Il pagamento degli stipendi degli oltre 200 cappellani militari presenti nel Paese comporta un onere a totale carico dello Stato ai sensi della Legge 512/1961 che per il 2014 ammonta, stando ai dati diffusi da Adista, a 10.445.732 euro.
Va anche rilevato che a questi stipendi fanno poi seguito, una volta terminato l’incarico, anche le relative pensioni (art. 47 della legge n. 512/1961): su il Manifesto del 20 agosto 2011 si è ricordato, per esempio, che il presidente della Conferenza Episcopale Italiana, il cardinale Angelo Bagnasco, in quanto ordinario militare per l’Italia dal 2003 al 2006 è andato in pensione con il grado di generale di Corpo d’Armata dell’Esercito, maturando in tal modo il diritto a quasi 4.000 euro mensili.
Sempre sul Manifesto, il 17 agosto 2012, Luca Kocci ha calcolato in sette milioni l’incidenza delle pensioni, oltre ai dieci che costano ora i cappellani in servizio. Vi sono però anche i costi relativi alla creazione e al mantenimento delle strutture di cui si avvalgono i cappellani, e persino quelli per il loro aggiornamento spirituale. Per questo motivo è legittimo pensare che l’incidenza totale sia di almeno venti milioni.

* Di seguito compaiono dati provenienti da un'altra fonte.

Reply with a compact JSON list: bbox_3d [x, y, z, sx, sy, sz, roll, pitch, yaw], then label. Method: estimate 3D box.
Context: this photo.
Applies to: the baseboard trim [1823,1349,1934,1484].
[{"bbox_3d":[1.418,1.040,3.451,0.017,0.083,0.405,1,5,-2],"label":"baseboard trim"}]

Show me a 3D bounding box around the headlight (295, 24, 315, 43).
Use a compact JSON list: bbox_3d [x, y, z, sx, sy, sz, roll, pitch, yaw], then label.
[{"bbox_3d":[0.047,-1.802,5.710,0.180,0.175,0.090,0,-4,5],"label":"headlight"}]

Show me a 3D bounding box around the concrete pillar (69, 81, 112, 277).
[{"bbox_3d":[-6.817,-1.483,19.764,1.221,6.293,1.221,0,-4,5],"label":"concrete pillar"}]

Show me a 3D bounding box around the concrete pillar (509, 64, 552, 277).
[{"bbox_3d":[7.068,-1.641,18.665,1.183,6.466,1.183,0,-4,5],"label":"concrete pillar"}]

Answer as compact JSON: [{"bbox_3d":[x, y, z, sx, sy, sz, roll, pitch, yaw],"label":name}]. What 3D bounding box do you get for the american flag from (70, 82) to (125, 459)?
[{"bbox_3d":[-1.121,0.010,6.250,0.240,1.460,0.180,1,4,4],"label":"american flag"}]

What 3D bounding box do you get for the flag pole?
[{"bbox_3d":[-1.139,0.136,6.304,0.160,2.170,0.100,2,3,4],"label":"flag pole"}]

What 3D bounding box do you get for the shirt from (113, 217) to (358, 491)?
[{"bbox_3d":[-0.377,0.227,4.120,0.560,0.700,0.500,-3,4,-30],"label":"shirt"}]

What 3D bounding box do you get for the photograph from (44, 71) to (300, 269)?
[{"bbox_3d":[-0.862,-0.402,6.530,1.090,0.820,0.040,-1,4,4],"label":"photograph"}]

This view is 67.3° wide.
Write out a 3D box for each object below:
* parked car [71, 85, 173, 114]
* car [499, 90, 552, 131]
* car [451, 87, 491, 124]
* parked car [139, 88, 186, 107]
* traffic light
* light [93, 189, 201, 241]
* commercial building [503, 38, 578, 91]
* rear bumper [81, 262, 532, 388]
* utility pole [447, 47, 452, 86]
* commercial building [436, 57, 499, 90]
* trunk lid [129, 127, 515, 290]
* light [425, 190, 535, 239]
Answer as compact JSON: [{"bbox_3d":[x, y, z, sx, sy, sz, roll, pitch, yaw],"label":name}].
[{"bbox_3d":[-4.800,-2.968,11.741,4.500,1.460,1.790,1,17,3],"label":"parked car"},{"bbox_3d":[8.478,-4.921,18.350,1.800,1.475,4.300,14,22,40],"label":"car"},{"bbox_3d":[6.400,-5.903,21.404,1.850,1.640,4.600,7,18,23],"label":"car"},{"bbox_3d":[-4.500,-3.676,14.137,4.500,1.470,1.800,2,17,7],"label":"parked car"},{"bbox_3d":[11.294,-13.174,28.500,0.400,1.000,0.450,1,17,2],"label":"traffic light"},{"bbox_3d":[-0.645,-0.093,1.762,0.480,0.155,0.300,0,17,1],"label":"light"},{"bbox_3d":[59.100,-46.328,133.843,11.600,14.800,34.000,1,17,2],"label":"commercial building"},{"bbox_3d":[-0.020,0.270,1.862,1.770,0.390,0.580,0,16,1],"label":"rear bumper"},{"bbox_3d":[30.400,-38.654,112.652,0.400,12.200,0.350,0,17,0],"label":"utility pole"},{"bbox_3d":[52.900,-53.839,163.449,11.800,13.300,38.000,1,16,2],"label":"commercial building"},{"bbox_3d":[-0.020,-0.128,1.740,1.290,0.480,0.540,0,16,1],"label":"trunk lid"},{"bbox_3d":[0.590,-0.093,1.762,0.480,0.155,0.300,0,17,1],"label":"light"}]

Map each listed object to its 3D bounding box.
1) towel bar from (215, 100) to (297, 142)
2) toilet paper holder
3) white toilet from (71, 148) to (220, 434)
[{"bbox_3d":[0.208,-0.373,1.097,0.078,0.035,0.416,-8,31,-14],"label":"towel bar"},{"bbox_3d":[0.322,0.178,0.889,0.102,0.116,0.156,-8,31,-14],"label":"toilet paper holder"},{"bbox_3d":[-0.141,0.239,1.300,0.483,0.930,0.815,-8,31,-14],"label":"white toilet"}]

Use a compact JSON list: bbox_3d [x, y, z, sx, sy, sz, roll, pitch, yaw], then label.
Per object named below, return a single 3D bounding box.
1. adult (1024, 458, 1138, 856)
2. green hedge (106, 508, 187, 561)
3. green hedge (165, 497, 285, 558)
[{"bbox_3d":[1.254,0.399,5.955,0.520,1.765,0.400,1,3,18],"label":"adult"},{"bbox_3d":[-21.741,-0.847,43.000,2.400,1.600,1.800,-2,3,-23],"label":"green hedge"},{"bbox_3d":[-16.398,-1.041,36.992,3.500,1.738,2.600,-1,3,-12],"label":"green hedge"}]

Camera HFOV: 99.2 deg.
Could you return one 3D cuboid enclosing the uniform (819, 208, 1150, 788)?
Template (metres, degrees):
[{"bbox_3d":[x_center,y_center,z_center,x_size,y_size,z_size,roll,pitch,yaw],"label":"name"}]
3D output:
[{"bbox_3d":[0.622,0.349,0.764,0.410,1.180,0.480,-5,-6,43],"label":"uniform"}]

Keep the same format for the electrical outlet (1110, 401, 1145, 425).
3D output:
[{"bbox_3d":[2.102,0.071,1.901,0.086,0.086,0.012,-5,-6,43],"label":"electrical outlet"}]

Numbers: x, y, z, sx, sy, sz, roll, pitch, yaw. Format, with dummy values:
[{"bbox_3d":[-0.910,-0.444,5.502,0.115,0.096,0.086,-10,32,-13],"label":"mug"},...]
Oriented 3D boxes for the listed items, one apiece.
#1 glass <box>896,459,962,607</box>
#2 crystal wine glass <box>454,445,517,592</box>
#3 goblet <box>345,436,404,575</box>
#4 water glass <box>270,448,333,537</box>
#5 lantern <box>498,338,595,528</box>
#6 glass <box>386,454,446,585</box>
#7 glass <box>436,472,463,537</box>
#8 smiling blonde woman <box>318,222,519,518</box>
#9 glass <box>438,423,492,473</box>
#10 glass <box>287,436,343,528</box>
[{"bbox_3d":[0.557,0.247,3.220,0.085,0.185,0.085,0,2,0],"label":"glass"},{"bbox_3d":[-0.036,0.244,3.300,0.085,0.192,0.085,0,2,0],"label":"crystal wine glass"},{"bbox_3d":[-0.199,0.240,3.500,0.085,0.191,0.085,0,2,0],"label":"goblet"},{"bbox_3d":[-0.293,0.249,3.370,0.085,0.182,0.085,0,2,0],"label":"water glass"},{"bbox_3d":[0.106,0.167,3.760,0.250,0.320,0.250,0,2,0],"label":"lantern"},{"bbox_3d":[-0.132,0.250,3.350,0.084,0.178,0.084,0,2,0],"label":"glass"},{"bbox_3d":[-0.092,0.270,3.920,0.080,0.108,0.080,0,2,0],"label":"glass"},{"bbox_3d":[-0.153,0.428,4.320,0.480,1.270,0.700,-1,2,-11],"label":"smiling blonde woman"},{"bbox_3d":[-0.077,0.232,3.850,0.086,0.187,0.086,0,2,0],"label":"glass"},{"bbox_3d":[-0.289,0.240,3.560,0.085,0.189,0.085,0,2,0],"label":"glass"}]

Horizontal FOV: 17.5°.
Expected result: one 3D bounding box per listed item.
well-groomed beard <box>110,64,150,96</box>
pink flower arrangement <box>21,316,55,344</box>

L’8 febbraio 2018 il Consiglio dei ministri ha approvato uno «schema di Intesa tra la Repubblica italiana e la Santa sede sull’assistenza spirituale alle Forze armate». Il documento non innova in nulla salvo nella volontà di diminuire di circa un quinto il numero dei cappellani militari. Il provvedimento dovrà comunque essere ratificato dal parlamento, per il momento non è dunque ancora operativo – e non è detto che lo diventerà mai.